No. 8 - Avoid Hand Shaking and Kissing
I know the kissing part sounds stupid and may be improbable for some, but try to avoid kissing during flu season, and most of all avoid shaking hands with everyone.
Howie Mandel, host of "Deal or No Deal," says he hasn't shaken anyone's hand in five years. I try my best not to shake hands, either. Sometimes it's unavoidable. Never shake hands with a politician.
While there are many steps in preventing disease, perhaps the most important is to wash your hands frequently. Scrub your hands with warm water and soap for at least 15 to 20 seconds after using the bathroom, eating, working, playing outdoors, playing with pets, coughing, sneezing or blowing your nose. Anything less than 15 seconds won't do the job.
Here's a startling statistic. Incredibly, 95 percent of people say they wash their hands after using the bathroom, but only 67 percent really do it. Worse, only 33 percent bother to use soap, and only 16 percent wash their hands long enough to remove germs.
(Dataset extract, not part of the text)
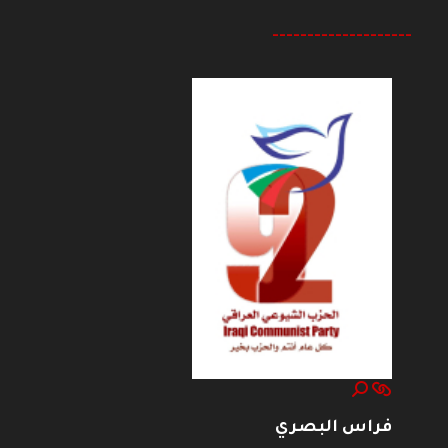
--------------------
فراس البصري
One last caveat. Many are on the "antibacterial craze," using soaps and wipes that kill germs. Dr. Russell Blaylock of the Blaylock Institute suggests occasional use of these products are fine, but frequent use may be bad. Why? The anti-bacterial also kills the good bacteria on your skin that your body needs to defend itself against the bad bacteria.
Several months ago when I thought about writing this article, I decided to do my own test as to how "germ-laden" some handles really might be. On a Monday morning, I sat in my car outside the main post office in a city with a population of 43,000 and made note of how many visitors touched the door handles with no protection - just a bare hand.
After one hour (and five dimes in the parking meter) I noted 77 men, women and young people, some with kids, pulling on the handle going and coming. Several had bad colds and a few others sneezed as they entered as well. How many ended up sick, I haven't a clue. But if you had been sitting next to me watching, you would never touch a post office door handle - or any other outdoor or indoor handle - again without using your elbow, foot, tissue or antibacterial wipe, or wait until some person opened the door so you could sneak through without touching any handles.
It taught me a lesson. Maybe it will give you pause for thought, too.